You probably need a couple coordinated structures to accomplish what you want. Here's a simplified example using dicts and sets (tweaking user 6502's suggestion a bit).
# this will be your dict that holds all the data
matrix = {}
# and each of these will be a dict of sets, pointing to coordinates
cols = {}
rows = {}
def add_data(coord, data)
matrix[coord] = data
try:
cols[coord[0]].add(coord)
except KeyError:
# wrap coords in a list to prevent set() from iterating over it
cols[coord[0]] = set([coord])
try:
rows[coord[1]].add(coord)
except KeyError:
rows[coord[1]] = set([coord])
# now you can find all coordinates from a row or column quickly
>>> add_data((2, 7), "foo4")
>>> add_data((2, 5), "foo3")
>>> 2 in cols
True
>>> 5 in rows
True
>>> [matrix[coord] for coord in cols[2]]
['foo4', 'foo3']
Now just wrap that in a class or a module, and you'll be off, and as always, if it's not fast enough profile and test before you guess.
Dictionary lookups are very fast. Searching for part of the key (e.g. all tiles in row x) is what's not fast. You could use a dict of dicts.
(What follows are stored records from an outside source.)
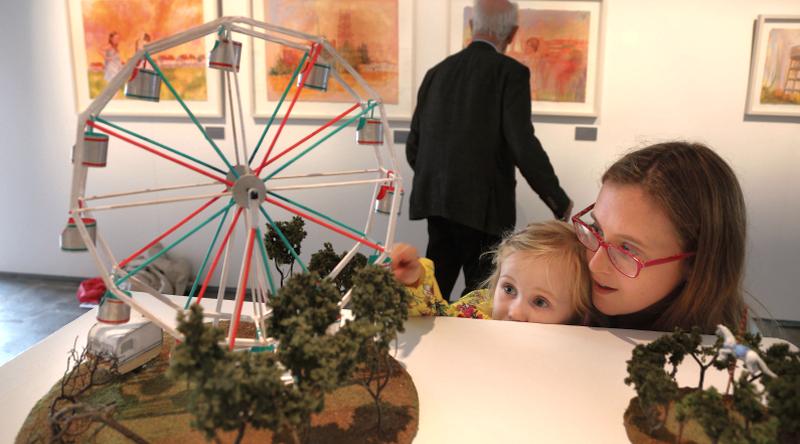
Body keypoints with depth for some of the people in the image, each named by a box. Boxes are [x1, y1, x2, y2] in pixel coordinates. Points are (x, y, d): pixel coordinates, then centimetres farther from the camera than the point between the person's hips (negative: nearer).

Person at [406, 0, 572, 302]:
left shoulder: (437, 72, 10)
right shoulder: (510, 72, -8)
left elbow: (414, 145, 12)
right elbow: (524, 146, -16)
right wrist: (559, 202, -6)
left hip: (437, 202, 6)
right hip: (483, 206, -6)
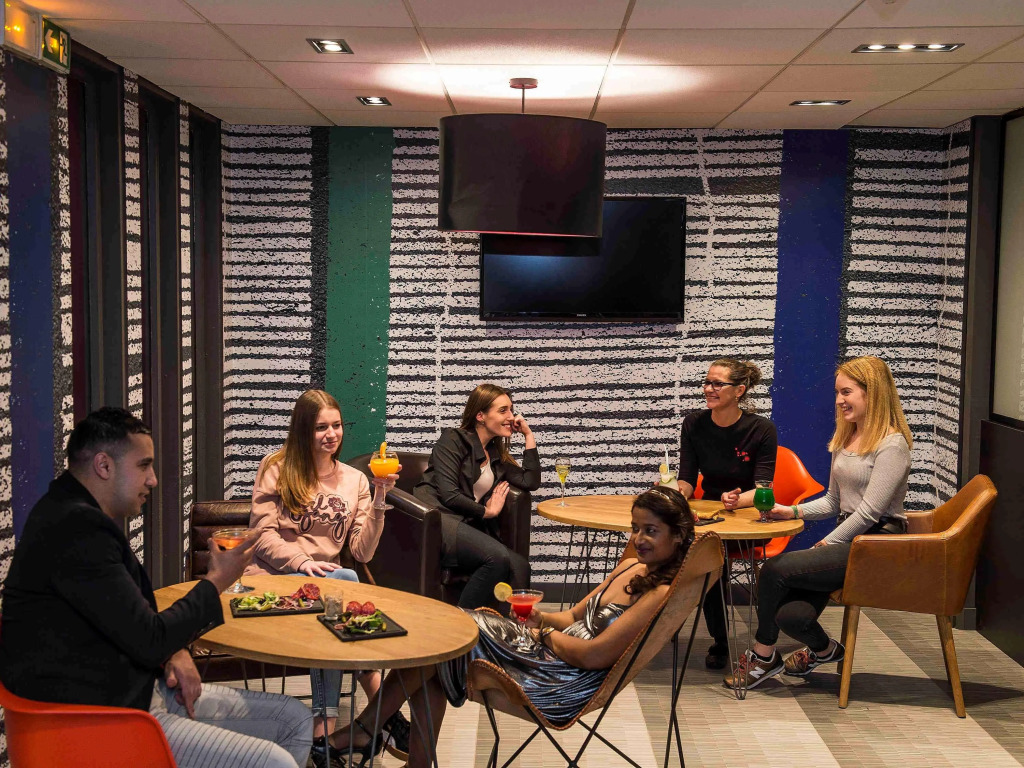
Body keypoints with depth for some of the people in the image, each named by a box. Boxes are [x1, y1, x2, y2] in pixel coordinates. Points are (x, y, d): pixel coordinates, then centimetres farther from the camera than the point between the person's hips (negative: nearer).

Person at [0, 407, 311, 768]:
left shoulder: (81, 515, 13)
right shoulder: (77, 528, -22)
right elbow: (149, 641, -21)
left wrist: (174, 652, 1)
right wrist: (216, 582, -6)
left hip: (138, 690, 11)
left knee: (296, 719, 7)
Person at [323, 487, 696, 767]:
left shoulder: (662, 593, -19)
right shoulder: (630, 568, 10)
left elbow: (594, 655, -23)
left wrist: (546, 635, -7)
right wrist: (539, 617, 0)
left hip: (566, 686, -9)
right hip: (549, 653, 9)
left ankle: (363, 729, 14)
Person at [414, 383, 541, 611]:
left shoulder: (496, 455, 24)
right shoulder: (453, 440, 3)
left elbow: (531, 482, 11)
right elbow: (448, 494, -8)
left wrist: (529, 436, 16)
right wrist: (486, 512, 2)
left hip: (467, 528, 7)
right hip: (437, 520, -7)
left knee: (519, 566, -22)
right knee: (498, 557, -31)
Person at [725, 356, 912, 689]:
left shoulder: (892, 445, -10)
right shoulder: (844, 439, 17)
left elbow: (870, 511, -16)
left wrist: (827, 544, -12)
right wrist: (794, 511, 5)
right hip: (848, 539, 7)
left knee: (775, 571, -20)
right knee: (791, 614, -17)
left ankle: (763, 656, 1)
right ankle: (825, 650, 15)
Rather than a single dict indexed by a 2-tuple, use nested dicts like this:
somedict = {0: {}, 1:{}}
somedict[0][-5] = "thingy"
somedict[1][4] = "bing"
Then if you want all the tiles in a given "row" it's just somedict[0].
You will need some logic to add the secondary dictionaries where necessary and so on. Hint: check out getitem() and setdefault() on the standard dict type, or possibly the collections.defaultdict type.
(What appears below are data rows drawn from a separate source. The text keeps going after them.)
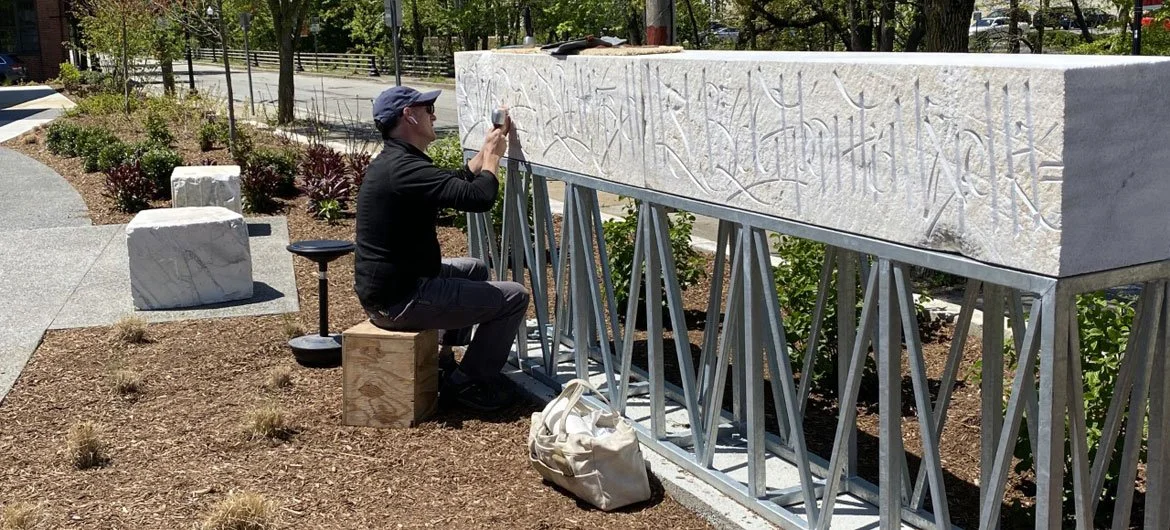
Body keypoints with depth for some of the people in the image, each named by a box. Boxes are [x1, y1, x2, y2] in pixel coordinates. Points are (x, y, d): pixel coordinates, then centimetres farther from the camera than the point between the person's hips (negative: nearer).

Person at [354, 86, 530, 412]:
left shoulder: (390, 163, 10)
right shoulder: (405, 169, -24)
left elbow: (459, 182, 21)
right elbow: (478, 197, -28)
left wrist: (489, 147, 13)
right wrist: (493, 154, -10)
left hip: (380, 291, 11)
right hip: (399, 301, -11)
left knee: (474, 269, 31)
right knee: (514, 298, -5)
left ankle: (446, 360, 29)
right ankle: (465, 382, 6)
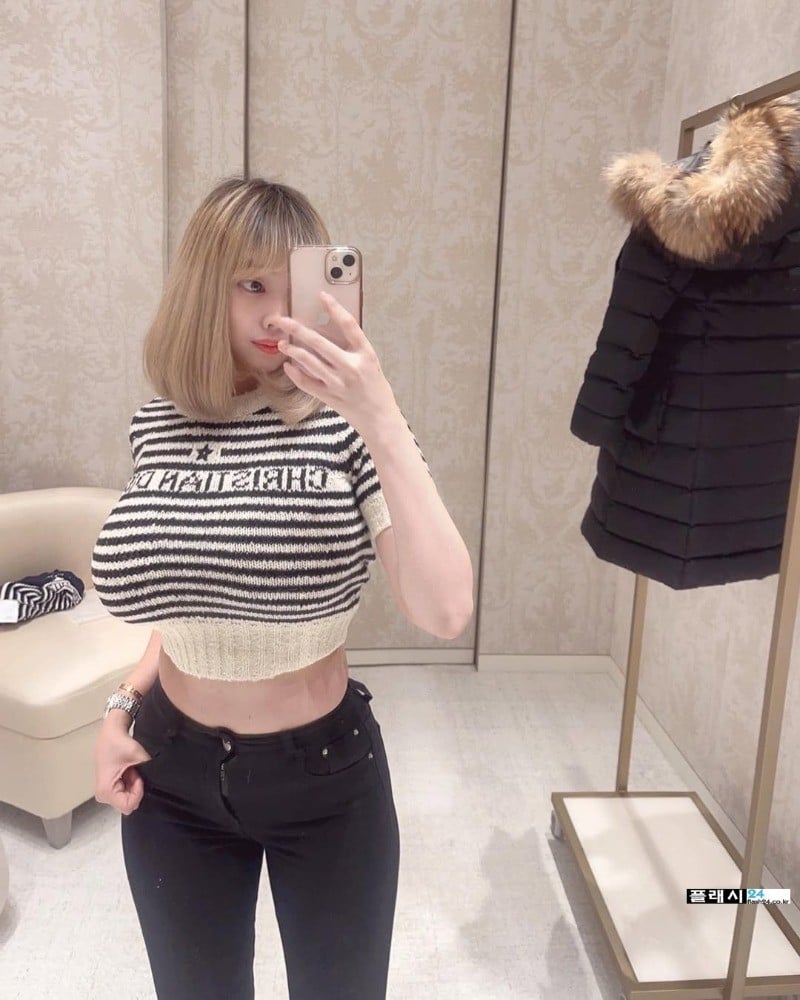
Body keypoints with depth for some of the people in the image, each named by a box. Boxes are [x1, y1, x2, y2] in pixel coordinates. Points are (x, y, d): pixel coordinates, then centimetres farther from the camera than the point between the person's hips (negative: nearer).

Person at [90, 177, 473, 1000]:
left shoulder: (345, 425, -17)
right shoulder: (156, 427, -4)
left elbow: (445, 612, -30)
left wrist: (385, 425, -36)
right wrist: (122, 705, 0)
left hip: (324, 776, -3)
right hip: (173, 776, 4)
This approach gives you quick access to all tiles in a given row. It's still slow-ish if you want all the tiles in a given column (though at least you won't need to look through every single cell, just every row). However, if needed, you could get around that by having two dicts of dicts (one in column, row order and the other in row, column order). Updating then becomes twice as much work, which may not matter for a game where most of the tiles are static, but access is very easy in either direction.
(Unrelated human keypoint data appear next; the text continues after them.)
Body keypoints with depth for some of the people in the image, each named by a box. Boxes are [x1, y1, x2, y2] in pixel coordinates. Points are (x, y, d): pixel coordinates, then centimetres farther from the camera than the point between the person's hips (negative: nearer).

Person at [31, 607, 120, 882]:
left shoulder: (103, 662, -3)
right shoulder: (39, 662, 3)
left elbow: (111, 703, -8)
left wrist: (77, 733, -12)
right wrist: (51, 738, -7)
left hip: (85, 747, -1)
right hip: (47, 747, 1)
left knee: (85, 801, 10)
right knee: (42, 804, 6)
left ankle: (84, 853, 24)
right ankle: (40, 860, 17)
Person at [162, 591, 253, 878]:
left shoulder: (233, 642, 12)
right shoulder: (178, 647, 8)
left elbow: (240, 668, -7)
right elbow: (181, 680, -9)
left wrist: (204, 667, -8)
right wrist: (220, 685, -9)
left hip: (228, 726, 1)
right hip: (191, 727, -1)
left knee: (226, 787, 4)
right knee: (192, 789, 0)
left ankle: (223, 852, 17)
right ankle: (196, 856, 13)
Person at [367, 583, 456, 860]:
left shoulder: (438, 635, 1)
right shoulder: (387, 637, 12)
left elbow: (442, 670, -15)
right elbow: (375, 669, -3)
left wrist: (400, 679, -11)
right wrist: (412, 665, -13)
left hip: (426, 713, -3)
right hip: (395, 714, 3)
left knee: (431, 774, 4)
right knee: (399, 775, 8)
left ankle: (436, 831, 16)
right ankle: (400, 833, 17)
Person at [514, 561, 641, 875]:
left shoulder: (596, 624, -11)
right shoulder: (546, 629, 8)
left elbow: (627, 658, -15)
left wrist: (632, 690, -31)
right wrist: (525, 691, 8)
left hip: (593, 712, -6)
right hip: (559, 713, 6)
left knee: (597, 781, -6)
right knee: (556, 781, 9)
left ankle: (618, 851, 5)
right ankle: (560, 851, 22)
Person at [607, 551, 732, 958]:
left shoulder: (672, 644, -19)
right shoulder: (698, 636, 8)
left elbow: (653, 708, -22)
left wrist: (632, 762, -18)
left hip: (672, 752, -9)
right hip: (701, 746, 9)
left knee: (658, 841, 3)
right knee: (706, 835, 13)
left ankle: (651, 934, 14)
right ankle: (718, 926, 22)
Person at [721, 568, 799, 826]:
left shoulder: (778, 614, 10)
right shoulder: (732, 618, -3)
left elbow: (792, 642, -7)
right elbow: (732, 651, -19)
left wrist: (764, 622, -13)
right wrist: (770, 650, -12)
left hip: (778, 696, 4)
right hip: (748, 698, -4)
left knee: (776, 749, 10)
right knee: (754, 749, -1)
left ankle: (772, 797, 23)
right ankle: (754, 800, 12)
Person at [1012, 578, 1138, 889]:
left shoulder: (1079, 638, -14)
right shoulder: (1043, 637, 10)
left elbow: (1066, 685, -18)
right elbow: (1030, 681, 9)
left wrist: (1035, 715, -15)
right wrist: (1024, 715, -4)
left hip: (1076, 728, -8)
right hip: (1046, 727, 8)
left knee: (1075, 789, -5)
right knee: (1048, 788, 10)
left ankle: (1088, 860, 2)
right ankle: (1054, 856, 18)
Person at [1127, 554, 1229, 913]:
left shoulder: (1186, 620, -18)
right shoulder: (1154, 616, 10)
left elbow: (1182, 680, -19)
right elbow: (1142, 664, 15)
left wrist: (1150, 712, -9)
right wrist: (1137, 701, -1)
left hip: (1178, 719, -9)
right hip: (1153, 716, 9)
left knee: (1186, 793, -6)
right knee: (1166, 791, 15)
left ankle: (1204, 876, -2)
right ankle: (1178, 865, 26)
If you only need to store numbers and most of your cells will be 0, check out scipy's sparse matrix classes.
One alternative would be to simply shift the index so it's positive.
E.g. if your indices are contiguous like this:
...
-2 -> a
-1 -> c
0 -> d
1 -> e
2 -> f
...
Just do something like LookupArray[Index + MinimumIndex], where MinimumIndex is the absolute value of the smallest index you would use.
That way, if your minimum was say, -50, it would map to 0. -20 would map to 30, and so forth.
Edit:
An alternative would be to use a trick with how you use the indices. Define the following key function
Key(n) = 2 * n (n >= 0)
Key(n) = -2 * n - 1. (n < 0)
This maps all positive keys to the positive even indices, and all negative elements to the positive odd indices. This may not be practical though, since if you add 100 negative keys, you'd have to expand your array by 200.
One other thing to note: If you plan on doing look ups and the number of keys is constant (or very slowly changing), stick with an array. Otherwise, dictionaries aren't bad at all.
Use multi-dimensional lists -- usually implemented as nested objects. You can easily make this handle negative indices with a little arithmetic. It might use a more memory than a dictionary since something has to be put in every possible slot (usually None for empty ones), but access will be done via simple indexing lookup rather than hashing as it would with a dictionary.